Not a pin cared Shenac for the rain. It wet her face, and twined her
hair into numberless little rings all over her head, and that was the
very worst it could do. It could not spoil her shoes, for in summer she
did not wear any, unless she was in the field; and it took the rain a
long time to penetrate through the thick woollen dress she always wore
in rainy weather. Indeed, she rather liked to be out in the rain,
especially when there was a high wind, against which she might measure
her strength; and she was just going to propose to her mother that she
should set out to The Eleventh for the dye-stuffs, when the door opened,
and her cousin Shenac came in.
Rain or shine, Shenac Dhu was always welcome, and quite a chorus of
exclamations greeted her.
"Toch! what about the rain! I'm neither salt nor sugar to melt in it,"

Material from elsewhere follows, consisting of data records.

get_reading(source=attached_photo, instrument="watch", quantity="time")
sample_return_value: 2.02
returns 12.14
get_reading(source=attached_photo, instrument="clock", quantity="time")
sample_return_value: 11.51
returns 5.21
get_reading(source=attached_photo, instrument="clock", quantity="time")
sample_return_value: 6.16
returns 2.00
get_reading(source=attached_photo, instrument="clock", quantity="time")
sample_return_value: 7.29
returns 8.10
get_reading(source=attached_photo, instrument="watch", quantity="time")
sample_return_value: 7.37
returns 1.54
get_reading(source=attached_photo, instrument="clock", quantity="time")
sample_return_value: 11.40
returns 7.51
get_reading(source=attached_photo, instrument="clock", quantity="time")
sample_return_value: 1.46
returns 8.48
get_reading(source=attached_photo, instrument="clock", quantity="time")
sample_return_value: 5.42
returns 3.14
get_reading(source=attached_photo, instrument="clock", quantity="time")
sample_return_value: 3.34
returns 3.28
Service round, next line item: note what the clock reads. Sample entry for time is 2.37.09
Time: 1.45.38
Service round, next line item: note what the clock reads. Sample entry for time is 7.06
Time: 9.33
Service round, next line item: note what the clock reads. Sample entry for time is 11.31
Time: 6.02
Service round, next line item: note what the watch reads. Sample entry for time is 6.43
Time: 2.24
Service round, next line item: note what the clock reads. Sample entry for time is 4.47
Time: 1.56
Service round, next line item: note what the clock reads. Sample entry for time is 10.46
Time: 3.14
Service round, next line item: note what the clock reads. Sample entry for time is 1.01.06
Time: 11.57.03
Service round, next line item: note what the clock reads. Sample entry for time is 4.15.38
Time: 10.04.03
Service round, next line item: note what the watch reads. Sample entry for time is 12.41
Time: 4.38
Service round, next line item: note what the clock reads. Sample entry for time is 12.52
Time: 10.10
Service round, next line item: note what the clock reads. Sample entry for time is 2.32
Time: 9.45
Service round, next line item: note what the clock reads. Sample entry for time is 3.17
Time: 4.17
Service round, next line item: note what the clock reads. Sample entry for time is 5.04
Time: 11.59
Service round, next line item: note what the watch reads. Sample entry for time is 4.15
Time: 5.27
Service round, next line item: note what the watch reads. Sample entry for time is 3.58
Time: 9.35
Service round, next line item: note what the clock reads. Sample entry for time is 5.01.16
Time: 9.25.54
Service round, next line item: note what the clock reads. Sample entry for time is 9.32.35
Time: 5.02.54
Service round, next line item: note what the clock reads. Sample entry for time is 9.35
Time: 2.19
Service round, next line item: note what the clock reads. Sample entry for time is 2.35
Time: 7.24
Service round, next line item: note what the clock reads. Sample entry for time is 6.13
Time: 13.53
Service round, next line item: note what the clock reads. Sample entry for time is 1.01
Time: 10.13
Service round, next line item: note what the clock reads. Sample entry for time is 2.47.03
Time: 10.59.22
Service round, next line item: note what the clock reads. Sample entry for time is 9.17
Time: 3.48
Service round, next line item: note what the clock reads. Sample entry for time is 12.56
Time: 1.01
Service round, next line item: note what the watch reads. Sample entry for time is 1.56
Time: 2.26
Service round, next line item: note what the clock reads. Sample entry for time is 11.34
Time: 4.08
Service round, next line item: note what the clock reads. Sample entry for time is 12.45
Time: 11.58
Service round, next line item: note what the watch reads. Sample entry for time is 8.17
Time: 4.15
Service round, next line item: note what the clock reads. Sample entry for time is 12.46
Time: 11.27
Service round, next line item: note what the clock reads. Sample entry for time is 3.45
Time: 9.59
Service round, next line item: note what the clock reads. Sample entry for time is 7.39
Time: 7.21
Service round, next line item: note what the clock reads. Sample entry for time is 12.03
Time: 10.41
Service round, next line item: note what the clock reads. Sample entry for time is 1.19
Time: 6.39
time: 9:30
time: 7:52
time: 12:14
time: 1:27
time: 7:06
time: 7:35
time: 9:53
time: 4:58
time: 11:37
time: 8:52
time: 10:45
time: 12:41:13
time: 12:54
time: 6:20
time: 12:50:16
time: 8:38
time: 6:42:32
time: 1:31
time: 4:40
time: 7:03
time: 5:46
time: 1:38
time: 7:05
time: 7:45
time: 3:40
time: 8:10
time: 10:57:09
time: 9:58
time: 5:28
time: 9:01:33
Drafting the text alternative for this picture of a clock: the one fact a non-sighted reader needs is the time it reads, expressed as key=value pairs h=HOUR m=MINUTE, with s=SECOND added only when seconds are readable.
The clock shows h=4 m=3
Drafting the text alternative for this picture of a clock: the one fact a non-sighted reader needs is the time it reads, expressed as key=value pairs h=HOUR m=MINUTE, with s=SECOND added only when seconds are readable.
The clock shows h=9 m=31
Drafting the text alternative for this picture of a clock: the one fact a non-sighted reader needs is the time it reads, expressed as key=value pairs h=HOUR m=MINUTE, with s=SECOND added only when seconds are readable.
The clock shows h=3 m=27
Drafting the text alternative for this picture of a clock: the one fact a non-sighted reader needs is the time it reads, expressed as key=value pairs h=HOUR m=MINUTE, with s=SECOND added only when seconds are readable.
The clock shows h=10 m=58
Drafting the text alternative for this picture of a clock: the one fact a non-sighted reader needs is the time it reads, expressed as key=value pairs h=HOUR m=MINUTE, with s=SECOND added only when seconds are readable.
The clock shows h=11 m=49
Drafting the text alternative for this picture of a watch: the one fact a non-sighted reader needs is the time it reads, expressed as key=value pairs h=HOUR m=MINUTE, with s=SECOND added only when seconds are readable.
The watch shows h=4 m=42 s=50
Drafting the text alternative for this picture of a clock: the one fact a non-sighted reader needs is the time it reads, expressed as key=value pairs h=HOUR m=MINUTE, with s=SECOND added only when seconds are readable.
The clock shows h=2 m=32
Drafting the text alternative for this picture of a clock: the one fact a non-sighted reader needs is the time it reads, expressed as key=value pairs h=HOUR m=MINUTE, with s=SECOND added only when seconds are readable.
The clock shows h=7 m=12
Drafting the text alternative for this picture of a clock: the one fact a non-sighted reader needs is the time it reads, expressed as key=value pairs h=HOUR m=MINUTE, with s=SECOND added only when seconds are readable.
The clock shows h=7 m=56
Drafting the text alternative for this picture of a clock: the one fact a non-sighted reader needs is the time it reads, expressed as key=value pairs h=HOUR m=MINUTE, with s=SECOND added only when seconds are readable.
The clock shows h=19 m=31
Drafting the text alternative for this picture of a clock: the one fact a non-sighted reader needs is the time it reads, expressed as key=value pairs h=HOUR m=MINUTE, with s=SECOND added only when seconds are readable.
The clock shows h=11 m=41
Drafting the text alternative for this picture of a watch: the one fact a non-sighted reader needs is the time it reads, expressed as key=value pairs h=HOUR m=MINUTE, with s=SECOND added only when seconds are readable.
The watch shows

she said, as Shenac Bhan took off her wet plaid and drew her towards the
fire. "I must not stay," she continued.--"Hamish, have you done with
your book? Mr Rugg stayed at our house last night, and he's coming
here next, and so I ran over the field to see his pretty things.--O
Shenac, he has such a pretty print this time--blue and white."
"But could you not see his pretty things last night? And are you to get
a dress of the blue and white?" asked Shenac Bhan.
"Of course I could see them, but I could not take a good look at them
because my father was there. He thinks me a sensible woman, and I can't
bear to undeceive him; and my eyes have a trick of looking at pretty
things as though I wanted them, and that looks greedy.